Anabela Fino
Os inactivos
A cena mediática nacional é hoje palco privilegiado da actividade frenética a que se dedicam uns espécimes que a si próprios se classificam de inactivos, isto é, dos que dizem «estar fora da vida política activa». De José Miguel Júdice a Santana Lopes, de Marques Mendes a Cavaco Silva, só para citar alguns exemplos, é ver como todos se desunham a perorar sobre os «casos» colocados na ordem do dia pela agenda económica/política/social do capital.
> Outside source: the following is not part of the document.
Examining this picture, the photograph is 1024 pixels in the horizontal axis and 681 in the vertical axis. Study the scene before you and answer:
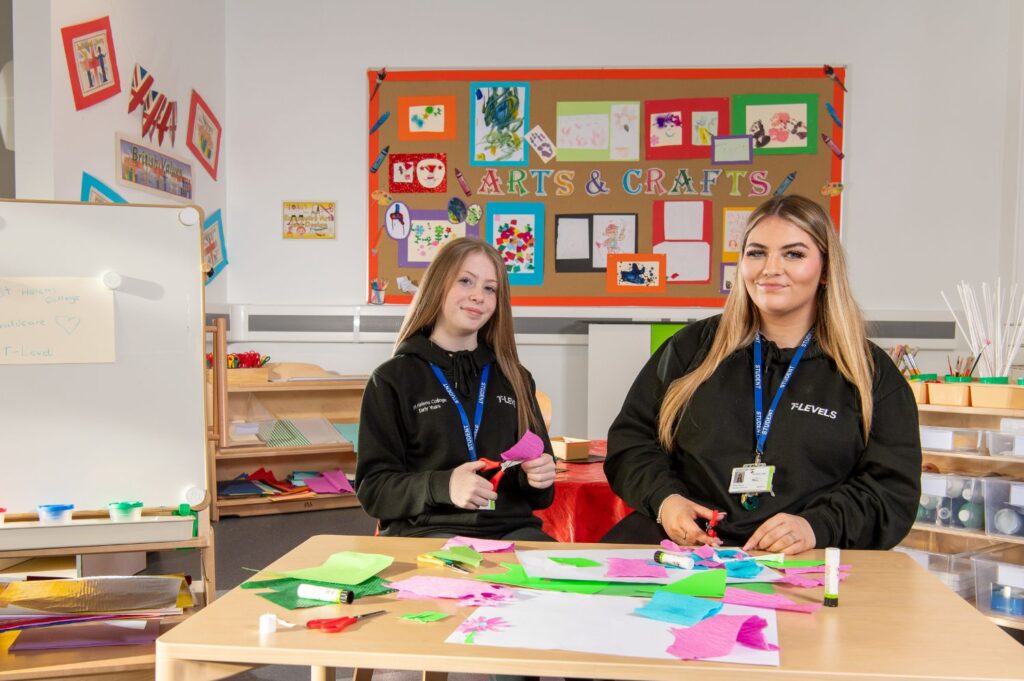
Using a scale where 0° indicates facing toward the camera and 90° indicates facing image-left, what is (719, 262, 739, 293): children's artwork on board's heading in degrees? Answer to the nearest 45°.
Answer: approximately 0°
Refastelados nos seus cadeirões de comentadores ou em poses para a posteridades, coloquais uns, mais doutorais outros, todos debitam em nome da democracia sobre os problemas do povo e do País como se estivessem isentos de responsabilidades, quais virgens sem sombra de pecado, e apontam caminhos que a ser seguidos só poderão levar ao desenvolvimento e ao progresso, apesar de terem a particularidade de serem os mesmíssimos trilhados ao longo de décadas com resultados sempre em desfavor dos suspeitos do costume.
Nesta lavandaria self-service, autêntica barrela de passados mais ou menos longínquos, Júdice já não é o antigo fundador do contrarrevolucionário MDLP onde a extrema-direita se acoitou para combater o 25 de Abril, de onde passou para o PSD, partido em que permaneceu até se aproximar do CDS, primeiro, e do PS, depois, em eleições autárquicas, acabando a apoiar Marcelo nas presidenciais. Do mesmo modo, Marques Mendes lixiviou um longo passado como autarca, deputado, ministro de Cavaco Silva (de 1985 a 1995) e de Durão Barroso (2002 a 2004), e dirigente do PSD. Poderíamos continuar por aqui que havia pano para mangas, mas seria ocioso.
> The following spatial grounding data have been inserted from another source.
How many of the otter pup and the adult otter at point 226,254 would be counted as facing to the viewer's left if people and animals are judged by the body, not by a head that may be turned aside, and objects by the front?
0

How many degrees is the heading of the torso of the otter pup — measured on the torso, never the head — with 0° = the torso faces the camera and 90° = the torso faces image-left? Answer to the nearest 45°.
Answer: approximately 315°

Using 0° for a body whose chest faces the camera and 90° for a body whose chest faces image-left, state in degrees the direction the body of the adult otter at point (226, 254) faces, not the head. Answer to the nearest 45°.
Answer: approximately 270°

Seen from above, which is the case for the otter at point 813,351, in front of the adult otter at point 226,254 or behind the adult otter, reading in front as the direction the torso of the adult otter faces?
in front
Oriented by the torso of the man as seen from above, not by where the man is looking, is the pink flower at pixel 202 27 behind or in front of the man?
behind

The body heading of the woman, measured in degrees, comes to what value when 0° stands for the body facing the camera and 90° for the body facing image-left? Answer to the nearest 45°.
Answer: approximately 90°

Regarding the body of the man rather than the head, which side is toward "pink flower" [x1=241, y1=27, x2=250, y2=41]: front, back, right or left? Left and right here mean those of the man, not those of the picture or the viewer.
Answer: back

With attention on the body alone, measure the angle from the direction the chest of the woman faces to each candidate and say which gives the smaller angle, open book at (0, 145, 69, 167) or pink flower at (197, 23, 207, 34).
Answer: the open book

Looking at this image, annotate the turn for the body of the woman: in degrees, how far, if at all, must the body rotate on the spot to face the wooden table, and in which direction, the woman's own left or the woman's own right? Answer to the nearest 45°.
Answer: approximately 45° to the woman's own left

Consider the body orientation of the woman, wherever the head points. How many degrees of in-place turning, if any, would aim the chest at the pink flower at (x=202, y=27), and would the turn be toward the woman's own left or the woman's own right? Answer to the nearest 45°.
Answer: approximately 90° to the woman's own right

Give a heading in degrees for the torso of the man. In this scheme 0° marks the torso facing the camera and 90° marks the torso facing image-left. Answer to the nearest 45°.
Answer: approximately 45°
O que importa mesmo referir é que estes políticos da política de direita, dizendo não estar no activo, intervêm activamente como fazedores da opinião publicada, seja para falar sobre a «insustentabilidade do Serviço Nacional de Saúde e do sistema de Segurança Social» ou ameaçar contar o que dirigentes socialistas lhe disseram no passado «sobre o Bloco de Esquerda e o PCP», como fez Cavaco em entrevista recente ao Expresso, seja nos recados semanais transmitidos nos comentários televisivos e replicados depois abundantemente em jornais, revistas e sítios electrónicos. A tónica mais recente, comum a praticamente todos, a propósito do congresso do PSD e até a despropósito, é a entronização da dupla Cavaco Silva / Passos Coelho em que todos parecem agora apostados. Afinal terão sido eles os salvadores da Pátria, o empobrecimento forçado e brutal de milhões de portugueses foi uma forma de progresso, os despedimentos em massa uma inevitabilidade para o crescimento da economia, etc., etc., etc.
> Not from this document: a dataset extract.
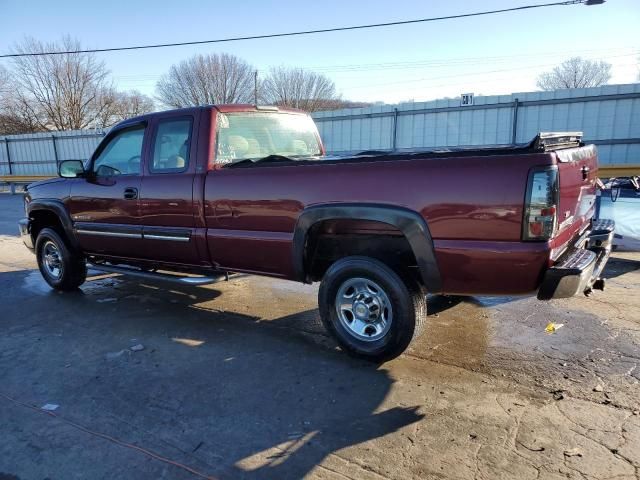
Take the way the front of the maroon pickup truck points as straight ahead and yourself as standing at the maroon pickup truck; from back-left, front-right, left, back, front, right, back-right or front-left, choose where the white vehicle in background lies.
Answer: right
Nesta corrida para ver quem lava mais branco, Marques Mendes, que foi ao congresso do PSD «matar saudades», deixa «uma palavra de agradecimento» a Passos Coelho pelo «legado na história do PSD e na história do País», e já anuncia que Luís Montenegro será líder do partido, não se sabe é quando.
Se isto é um inactivo, imagine-se o que seria se estivesse em actividade.